__TEXT SEGMENT__
August 4th, 2023

Inside STL: The lists

The C++ standard library type list represents a doubly-linked list, and forward_list is a singly-linked list. Fortunately, the implementations of both of these lists are pretty much what you expect.

Let’s start with the simpler forward_list.

template<typename T>
struct forward_list
{
    forward_list_node<T>* head;
};

template<typename T>
struct forward_list_node
{
    forward_list_node<T>* next;
    T value;
};

The forward_list itself is a pointer to the first element of the list, or nullptr if the list is empty. Each subsequent element contains a pointer to the next element, or nullptr if there is no next element.

For example, a two-element list of integers 1 and 2 is laid out like this:

forward_list   node   node
next next next = null
    value = 1   value = 2

The doubly-linked list list is also pretty simple.

template<typename T>
struct list
{
    list_node_base<T> head; // or "list_node_base<T>* head;"
    size_t size;
};

template<typename T>
struct list_node_base
{
    list_node<T>* next;
    list_node<T>* prev;
};

template<typename T>
struct list_node : list_node_base<T>
{
    T value;
};

The list is actually circular, with a sentinel node (that has no value) marking the beginning and end of the list. Again, there are two patterns, depending on whether the sentinel is embedded or external.

Here’s the version with an embedded sentinel:

    list   node 1   node 2
node 2   head.next next next list.head
(wraparound) ︎↖ head.prev ︎↖ prev ︎↖ prev   (wraparound)
    size = 2   value = 1   value = 2

And here’s the version with an external sentinel:

list            
head        
size = 2          
    sentinel   node 1   node 2
node 2   next next next sentinel
(wraparound) ︎↖ prev ︎↖ prev ︎↖ prev   (wraparound)

__PROVIDED MATERIAL__
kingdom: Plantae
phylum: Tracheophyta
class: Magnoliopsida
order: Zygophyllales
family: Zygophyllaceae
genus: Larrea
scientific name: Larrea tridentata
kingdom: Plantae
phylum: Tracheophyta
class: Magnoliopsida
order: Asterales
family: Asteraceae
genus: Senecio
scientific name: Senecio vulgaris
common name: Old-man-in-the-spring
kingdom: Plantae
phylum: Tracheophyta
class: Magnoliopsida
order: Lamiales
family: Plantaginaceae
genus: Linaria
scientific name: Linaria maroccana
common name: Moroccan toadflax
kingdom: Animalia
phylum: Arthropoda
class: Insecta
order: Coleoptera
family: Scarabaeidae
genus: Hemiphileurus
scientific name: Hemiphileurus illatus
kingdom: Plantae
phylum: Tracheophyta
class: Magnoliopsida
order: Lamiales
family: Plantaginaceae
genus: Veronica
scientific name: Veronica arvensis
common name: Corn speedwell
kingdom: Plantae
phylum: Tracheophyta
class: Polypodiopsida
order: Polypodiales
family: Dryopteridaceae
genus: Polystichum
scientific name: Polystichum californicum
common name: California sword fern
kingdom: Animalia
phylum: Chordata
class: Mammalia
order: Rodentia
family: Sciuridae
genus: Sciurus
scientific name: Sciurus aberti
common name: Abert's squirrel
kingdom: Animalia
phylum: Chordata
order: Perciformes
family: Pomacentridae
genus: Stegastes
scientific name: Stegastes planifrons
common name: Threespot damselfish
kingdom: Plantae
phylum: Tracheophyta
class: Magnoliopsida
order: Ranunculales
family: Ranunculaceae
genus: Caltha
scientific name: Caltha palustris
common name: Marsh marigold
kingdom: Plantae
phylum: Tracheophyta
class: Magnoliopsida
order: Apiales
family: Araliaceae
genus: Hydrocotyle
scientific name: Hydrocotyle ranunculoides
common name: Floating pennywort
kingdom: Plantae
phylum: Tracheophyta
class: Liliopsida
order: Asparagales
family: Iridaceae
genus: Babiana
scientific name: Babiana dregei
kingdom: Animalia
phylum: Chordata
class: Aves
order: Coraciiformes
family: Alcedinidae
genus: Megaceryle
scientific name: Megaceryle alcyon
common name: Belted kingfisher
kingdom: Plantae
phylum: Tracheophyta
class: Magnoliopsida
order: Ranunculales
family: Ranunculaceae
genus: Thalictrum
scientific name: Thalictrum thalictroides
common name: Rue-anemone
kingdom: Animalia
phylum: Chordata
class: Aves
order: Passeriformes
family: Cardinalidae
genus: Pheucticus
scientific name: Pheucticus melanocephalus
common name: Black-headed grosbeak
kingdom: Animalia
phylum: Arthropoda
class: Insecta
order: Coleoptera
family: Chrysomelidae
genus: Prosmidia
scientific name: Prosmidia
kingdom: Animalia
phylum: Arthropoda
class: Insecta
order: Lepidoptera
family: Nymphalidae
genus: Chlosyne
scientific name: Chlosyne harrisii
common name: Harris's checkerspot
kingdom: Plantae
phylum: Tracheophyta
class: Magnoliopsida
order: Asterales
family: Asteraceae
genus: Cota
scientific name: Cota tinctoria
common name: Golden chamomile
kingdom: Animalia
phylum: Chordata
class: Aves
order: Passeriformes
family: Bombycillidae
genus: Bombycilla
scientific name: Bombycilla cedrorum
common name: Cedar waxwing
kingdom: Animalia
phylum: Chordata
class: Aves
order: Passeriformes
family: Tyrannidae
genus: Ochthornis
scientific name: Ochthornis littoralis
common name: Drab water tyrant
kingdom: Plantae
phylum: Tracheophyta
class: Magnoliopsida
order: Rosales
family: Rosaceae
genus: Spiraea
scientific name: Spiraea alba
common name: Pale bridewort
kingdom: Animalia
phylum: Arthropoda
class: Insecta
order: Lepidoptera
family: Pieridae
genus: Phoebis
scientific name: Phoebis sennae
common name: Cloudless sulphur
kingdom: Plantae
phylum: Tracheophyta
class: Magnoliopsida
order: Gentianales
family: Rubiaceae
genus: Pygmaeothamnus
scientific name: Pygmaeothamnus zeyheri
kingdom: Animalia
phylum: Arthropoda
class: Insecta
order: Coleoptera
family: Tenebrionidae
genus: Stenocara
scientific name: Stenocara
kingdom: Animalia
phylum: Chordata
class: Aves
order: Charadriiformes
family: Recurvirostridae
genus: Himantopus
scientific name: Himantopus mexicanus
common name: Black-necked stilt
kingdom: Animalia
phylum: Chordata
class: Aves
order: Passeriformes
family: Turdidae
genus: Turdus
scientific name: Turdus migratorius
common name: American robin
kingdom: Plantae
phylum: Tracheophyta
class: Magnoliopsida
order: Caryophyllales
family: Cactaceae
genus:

__WHAT TO DO__
In the text on the C++ standard library lists, what marks the beginning and end of the circular doubly-linked list?

__EXPECTED OUTPUT__
A sentinel node that has no value.